Antonio Banderas stars in “Pain and Glory.”

The next feature film in the Opera House Cinema Series is “Pain and Glory,” the latest film from Spanish Director Pedro Almodovar. It will be screened on Saturday, Nov. 23, and Tuesday, Nov. 26, at 7:30 p.m.

Almodovar’s semi-autobiographical “Pain and Glory” tells of a series of re-encounters experienced by Salvador Mallo (Antonio Banderas), a film director in his physical decline. Some of them in the flesh, others remembered: his childhood in the ’60s, his first adult love in the Madrid of the ’80s, the pain of the breakup of that love while it was still alive and intense, writing as the only therapy to forget the unforgettable, the early discovery of cinema, and the infinite void created by the incapacity to keep on making films. In recovering his past, Salvador finds the urgent need to recount it; and in that need, he also finds his salvation.

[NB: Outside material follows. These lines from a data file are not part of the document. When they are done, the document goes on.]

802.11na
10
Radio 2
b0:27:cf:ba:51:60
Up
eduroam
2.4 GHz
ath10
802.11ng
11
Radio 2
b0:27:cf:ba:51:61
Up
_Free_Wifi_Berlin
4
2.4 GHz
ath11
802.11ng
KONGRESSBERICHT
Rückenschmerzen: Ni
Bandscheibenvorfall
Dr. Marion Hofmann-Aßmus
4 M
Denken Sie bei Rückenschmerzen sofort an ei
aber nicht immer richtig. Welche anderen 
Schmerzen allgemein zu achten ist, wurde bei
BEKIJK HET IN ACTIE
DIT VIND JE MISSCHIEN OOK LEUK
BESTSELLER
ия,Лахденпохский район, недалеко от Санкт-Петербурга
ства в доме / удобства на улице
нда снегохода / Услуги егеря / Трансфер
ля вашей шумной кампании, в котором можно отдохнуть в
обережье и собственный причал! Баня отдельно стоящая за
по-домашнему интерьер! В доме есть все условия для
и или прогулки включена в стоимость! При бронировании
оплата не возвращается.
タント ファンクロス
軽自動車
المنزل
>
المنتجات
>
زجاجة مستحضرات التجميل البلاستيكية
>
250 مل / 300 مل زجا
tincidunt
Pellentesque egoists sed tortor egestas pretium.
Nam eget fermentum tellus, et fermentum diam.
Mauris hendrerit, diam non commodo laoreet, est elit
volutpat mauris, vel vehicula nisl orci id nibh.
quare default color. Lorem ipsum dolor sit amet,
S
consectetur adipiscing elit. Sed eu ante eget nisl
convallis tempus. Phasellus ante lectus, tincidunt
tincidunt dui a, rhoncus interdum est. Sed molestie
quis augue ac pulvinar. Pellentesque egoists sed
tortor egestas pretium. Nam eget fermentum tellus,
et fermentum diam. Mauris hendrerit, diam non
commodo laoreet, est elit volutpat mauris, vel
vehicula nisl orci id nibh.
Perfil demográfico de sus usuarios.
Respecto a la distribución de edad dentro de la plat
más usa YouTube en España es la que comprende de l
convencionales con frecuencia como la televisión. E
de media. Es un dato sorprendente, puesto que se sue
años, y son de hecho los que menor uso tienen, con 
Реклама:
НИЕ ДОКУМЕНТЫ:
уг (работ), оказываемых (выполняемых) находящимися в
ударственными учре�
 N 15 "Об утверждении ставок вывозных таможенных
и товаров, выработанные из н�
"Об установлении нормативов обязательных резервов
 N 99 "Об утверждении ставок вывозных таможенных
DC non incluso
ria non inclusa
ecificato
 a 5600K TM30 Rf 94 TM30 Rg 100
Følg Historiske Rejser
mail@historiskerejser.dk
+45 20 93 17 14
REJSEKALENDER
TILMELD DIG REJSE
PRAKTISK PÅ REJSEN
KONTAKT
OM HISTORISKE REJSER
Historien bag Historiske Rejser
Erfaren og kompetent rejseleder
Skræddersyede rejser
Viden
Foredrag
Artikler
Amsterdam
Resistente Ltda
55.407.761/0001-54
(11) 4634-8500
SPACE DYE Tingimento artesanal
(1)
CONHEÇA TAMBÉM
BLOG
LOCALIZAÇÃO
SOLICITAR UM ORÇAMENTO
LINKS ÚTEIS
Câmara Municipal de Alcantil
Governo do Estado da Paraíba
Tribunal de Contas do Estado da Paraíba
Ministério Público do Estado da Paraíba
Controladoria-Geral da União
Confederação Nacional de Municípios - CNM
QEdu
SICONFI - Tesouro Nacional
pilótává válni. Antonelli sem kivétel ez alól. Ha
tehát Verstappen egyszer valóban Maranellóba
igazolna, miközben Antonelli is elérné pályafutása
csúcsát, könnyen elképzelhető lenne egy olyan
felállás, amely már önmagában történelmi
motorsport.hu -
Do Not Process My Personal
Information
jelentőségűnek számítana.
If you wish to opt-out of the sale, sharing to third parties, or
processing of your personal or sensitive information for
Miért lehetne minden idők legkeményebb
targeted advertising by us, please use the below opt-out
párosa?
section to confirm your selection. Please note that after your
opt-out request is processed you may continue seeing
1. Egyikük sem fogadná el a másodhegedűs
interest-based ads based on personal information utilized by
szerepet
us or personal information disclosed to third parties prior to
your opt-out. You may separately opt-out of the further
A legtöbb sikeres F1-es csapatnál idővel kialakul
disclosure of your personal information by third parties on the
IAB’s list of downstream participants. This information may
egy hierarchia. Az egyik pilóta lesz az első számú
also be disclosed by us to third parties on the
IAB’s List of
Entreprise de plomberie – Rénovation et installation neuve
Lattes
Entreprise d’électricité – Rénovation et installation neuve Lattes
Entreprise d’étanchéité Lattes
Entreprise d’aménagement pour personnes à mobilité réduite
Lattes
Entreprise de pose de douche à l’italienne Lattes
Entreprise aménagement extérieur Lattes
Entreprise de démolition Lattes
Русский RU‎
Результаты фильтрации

Rex Reed, in the New York Observer, calls the film “Spanish wunderkind Pedro Almodovar’s best and most moving film in years — a brave and wrenching self-portrait of an aging artist under the siege of age and fear of death.” Paul Byrnes, in the Sydney Morning Herald, calls it “a masterful, melancholy, tender, lacerating self-examination, filled with color and light and the ghosts of those he has loved.” Peter Travers, in Rolling Stone, says “Banderas gives the performance of his career playing Pedro Almodovar, the director who discovered him. ‘Pain and Glory,’ suffused with memory and regret, is one of Almodovar’s greatest films and a moving tribute to both their talents.”

Rated R for drug use, some graphic nudity and language, “Pain and Glory” runs one hour, 53 minutes. The film is in Spanish, with English subtitles.

The Opera House Cinema Series is sponsored by Lake Shore Savings Bank. Tickets are available at the door for $7 (adults), $6.50 (seniors and Opera House members) and $5 (students) the night of each screening. A book of 10 movie passes is available for $60 at the door or online at www.fredopera.org. For more information, call the Opera House Box Office at 716-679-1891.

The Opera House is equipped with individualized closed captioning headsets for the deaf as well as with assistive listening headsets for the hearing-impaired. Simply request one from any usher or Opera House staff member.